Tuesday, March 30, 2010

The Two Marys at the Tomb

Title: The Two Marys at the Tomb

Artist: Bartolomeo Schedoni

Medium: Oil on canvas

Size: tbd.

Date: 1613

Location: Galleria Nazionale, Parma.


Mark 16:6-8 "Don't be alarmed," he said. "You are looking for Jesus the Nazarene, who was crucified. He has risen! He is not here. See the place where they laid him. But go, tell his disciples and Peter, 'He is going ahead of you into Galilee. There you will see him, just as he told you.' "


Trembling and bewildered, the women went out and fled from the tomb. They said nothing to anyone, because they were afraid.


Throughout Mark, people spread news that they were supposed to keep quiet; here, when Mary Magdalene, Mary the mother of James, and Salome are finally commanded to spread the word, they keep quiet. Again, the Gospel displays and ironic twist.

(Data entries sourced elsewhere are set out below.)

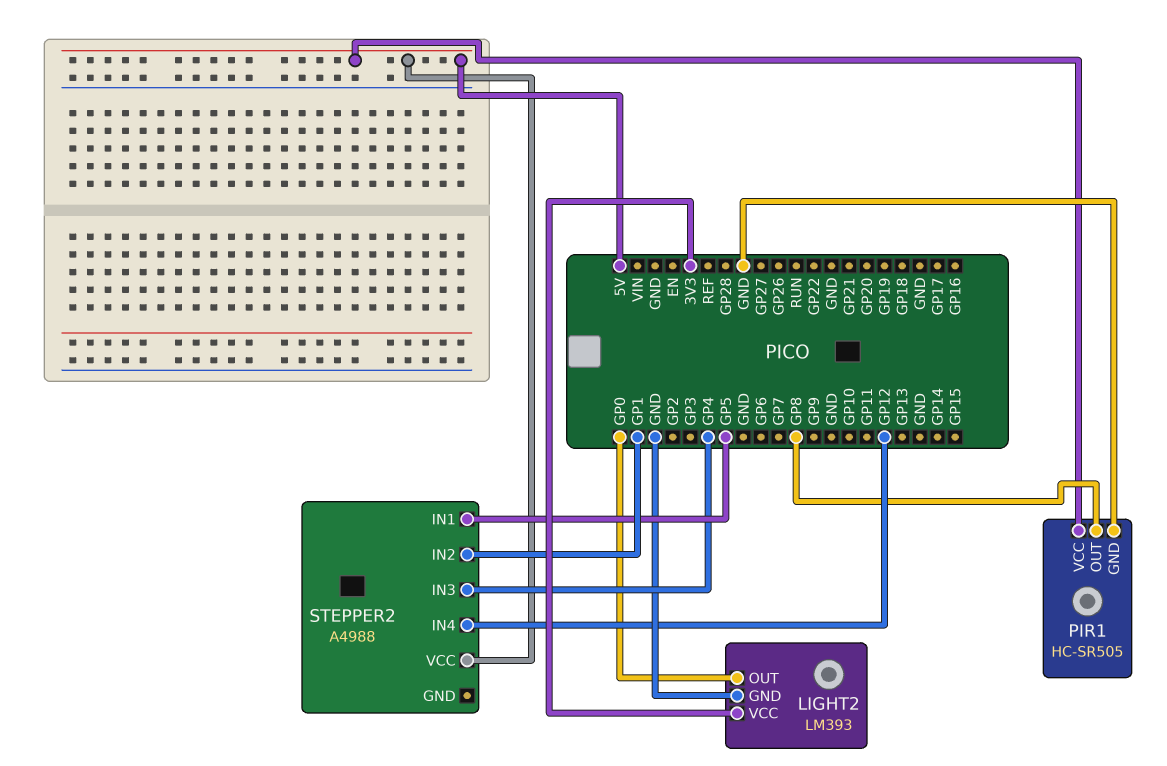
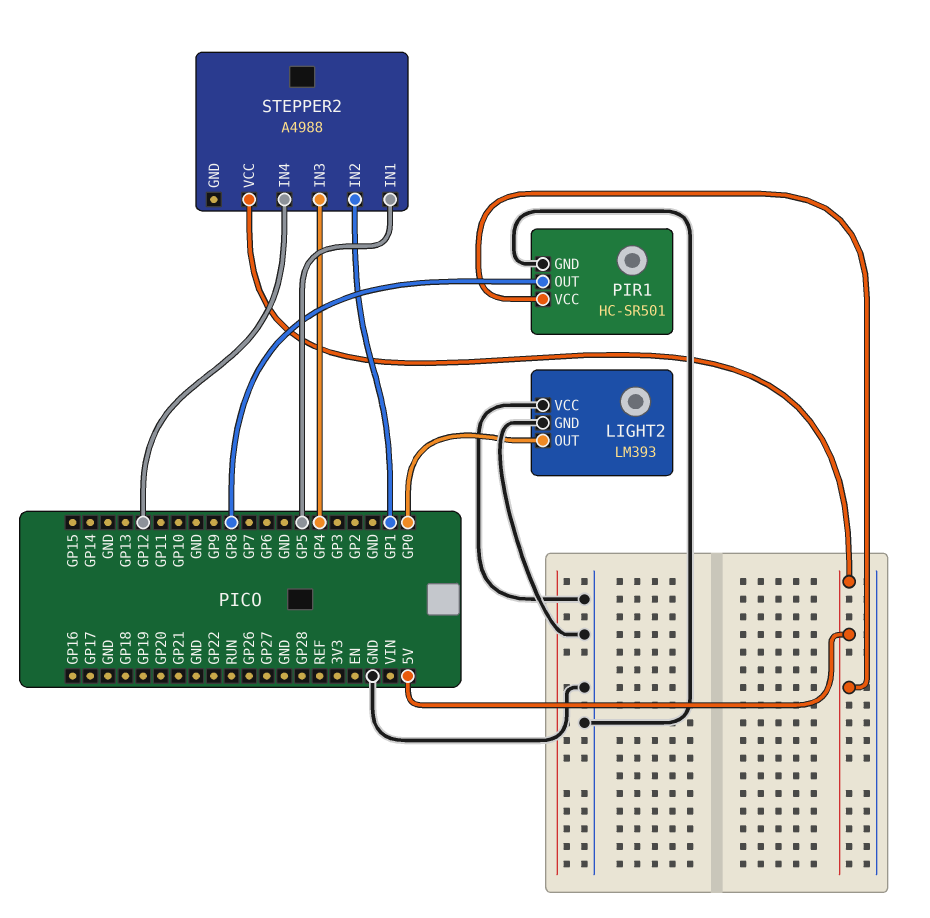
LIGHT2 pin VCC: 3V3 -> GND
PIR1: HC-SR505 -> HC-SR501

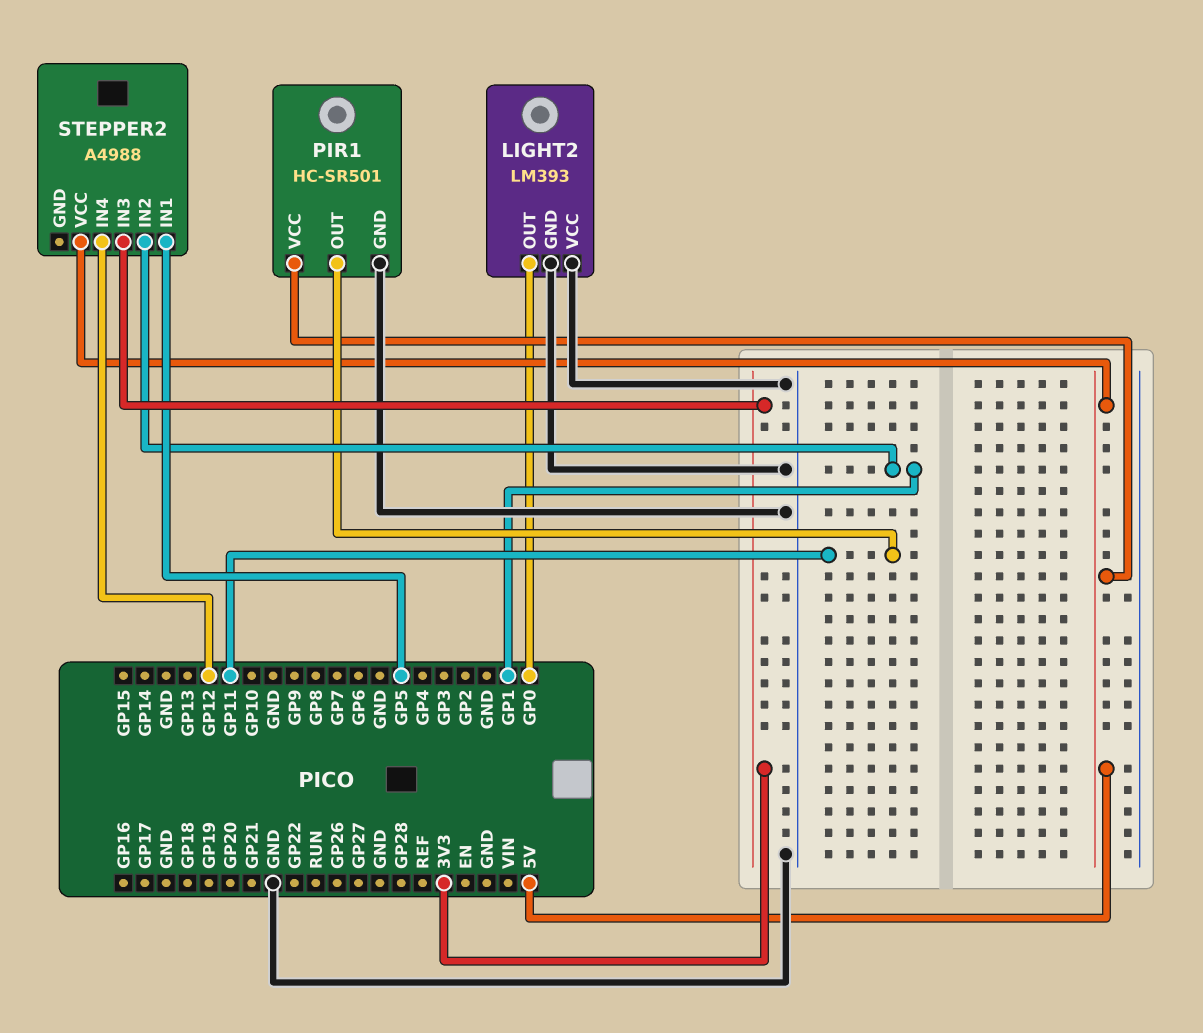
PIR1 pin OUT: GP8 -> GP11
STEPPER2 pin IN3: GP4 -> 3V3

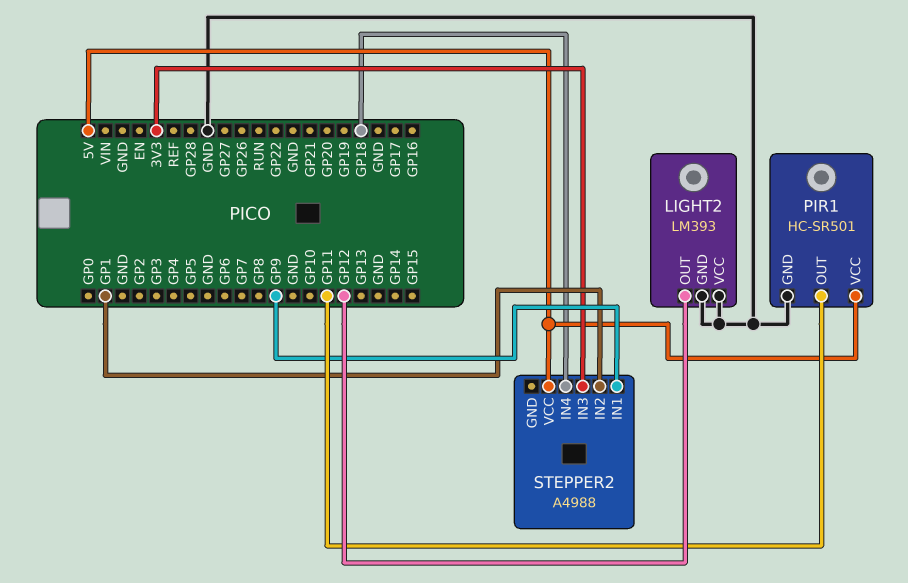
LIGHT2 pin OUT: GP0 -> GP12
STEPPER2 pin IN1: GP5 -> GP9
STEPPER2 pin IN4: GP12 -> GP18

This memorable masterpiece, The Two Marys at the Tomb, gives us cause to regret the brevity of Bartolomeo Schedoni's tormented artistic life. It shows that he really would have been able to point Baroque painting in an original and intense direction. The way he blocked out gestures, used violent light and dazzling whites, combined with perfect clarity of detail to produce an almost metaphysical effect.

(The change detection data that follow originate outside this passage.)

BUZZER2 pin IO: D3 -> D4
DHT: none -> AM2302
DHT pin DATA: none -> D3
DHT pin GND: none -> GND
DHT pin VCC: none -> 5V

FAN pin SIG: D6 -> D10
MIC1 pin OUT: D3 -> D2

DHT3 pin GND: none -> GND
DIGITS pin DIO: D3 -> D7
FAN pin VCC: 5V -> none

Bartolomeo Schedoni (1578-1615) was an Italian early Baroque painter and an eccentric exponent of the Emilian school. Schedoni went to Rome at the close of the sixteenth century, but he soon returned to Emilia and settled in Parma. It was there that he painted a small but fascinating group of masterpieces in a severe and noble style. At the same time his works were warmed by a light that softened fabrics and added delicacy to expressions. His untimely death (perhaps suicide owing to gambling debts) brought an abrupt end to the career of one of the most attractive painters of the seventeenth century.